---------- Information supplied

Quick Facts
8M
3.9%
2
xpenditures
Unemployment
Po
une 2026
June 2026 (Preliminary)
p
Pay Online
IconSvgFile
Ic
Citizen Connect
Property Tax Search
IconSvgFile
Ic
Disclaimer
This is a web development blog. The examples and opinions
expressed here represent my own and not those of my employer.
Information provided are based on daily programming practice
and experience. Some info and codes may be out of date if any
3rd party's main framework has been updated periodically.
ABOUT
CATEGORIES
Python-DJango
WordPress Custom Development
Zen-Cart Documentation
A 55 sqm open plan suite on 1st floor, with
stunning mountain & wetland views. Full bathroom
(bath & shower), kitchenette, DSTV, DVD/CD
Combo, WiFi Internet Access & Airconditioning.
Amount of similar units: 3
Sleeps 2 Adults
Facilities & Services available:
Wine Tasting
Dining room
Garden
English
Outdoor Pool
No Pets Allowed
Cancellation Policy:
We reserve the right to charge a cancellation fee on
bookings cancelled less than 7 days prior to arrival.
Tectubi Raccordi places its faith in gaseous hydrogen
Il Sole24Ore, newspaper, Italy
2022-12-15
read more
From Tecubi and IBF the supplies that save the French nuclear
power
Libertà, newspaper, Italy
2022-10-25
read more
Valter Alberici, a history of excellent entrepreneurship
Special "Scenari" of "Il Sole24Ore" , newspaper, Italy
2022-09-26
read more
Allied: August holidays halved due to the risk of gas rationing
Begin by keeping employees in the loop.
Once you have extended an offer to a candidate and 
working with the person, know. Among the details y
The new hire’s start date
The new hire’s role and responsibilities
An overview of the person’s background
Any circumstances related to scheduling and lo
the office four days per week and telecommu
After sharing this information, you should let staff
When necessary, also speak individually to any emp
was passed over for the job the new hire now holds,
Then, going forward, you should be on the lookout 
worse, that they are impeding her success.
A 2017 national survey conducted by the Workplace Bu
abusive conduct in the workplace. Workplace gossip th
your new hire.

--------------------

• **Your task**:
Render every line of the data above as a JSON list of strings, one string per line, with blank lines omitted.

• **Completed task**:
[
  "Quick Facts",
  "8M",
  "3.9%",
  "2",
  "xpenditures",
  "Unemployment",
  "Po",
  "une 2026",
  "June 2026 (Preliminary)",
  "p",
  "Pay Online",
  "IconSvgFile",
  "Ic",
  "Citizen Connect",
  "Property Tax Search",
  "IconSvgFile",
  "Ic",
  "Disclaimer",
  "This is a web development blog. The examples and opinions",
  "expressed here represent my own and not those of my employer.",
  "Information provided are based on daily programming practice",
  "and experience. Some info and codes may be out of date if any",
  "3rd party's main framework has been updated periodically.",
  "ABOUT",
  "CATEGORIES",
  "Python-DJango",
  "WordPress Custom Development",
  "Zen-Cart Documentation",
  "A 55 sqm open plan suite on 1st floor, with",
  "stunning mountain & wetland views. Full bathroom",
  "(bath & shower), kitchenette, DSTV, DVD/CD",
  "Combo, WiFi Internet Access & Airconditioning.",
  "Amount of similar units: 3",
  "Sleeps 2 Adults",
  "Facilities & Services available:",
  "Wine Tasting",
  "Dining room",
  "Garden",
  "English",
  "Outdoor Pool",
  "No Pets Allowed",
  "Cancellation Policy:",
  "We reserve the right to charge a cancellation fee on",
  "bookings cancelled less than 7 days prior to arrival.",
  "Tectubi Raccordi places its faith in gaseous hydrogen",
  "Il Sole24Ore, newspaper, Italy",
  "2022-12-15",
  "read more",
  "From Tecubi and IBF the supplies that save the French nuclear",
  "power",
  "Libertà, newspaper, Italy",
  "2022-10-25",
  "read more",
  "Valter Alberici, a history of excellent entrepreneurship",
  "Special \"Scenari\" of \"Il Sole24Ore\" , newspaper, Italy",
  "2022-09-26",
  "read more",
  "Allied: August holidays halved due to the risk of gas rationing",
  "Begin by keeping employees in the loop.",
  "Once you have extended an offer to a candidate and ",
  "working with the person, know. Among the details y",
  "The new hire’s start date",
  "The new hire’s role and responsibilities",
  "An overview of the person’s background",
  "Any circumstances related to scheduling and lo",
  "the office four days per week and telecommu",
  "After sharing this information, you should let staff",
  "When necessary, also speak individually to any emp",
  "was passed over for the job the new hire now holds,",
  "Then, going forward, you should be on the lookout ",
  "worse, that they are impeding her success.",
  "A 2017 national survey conducted by the Workplace Bu",
  "abusive conduct in the workplace. Workplace gossip th",
  "your new hire."
]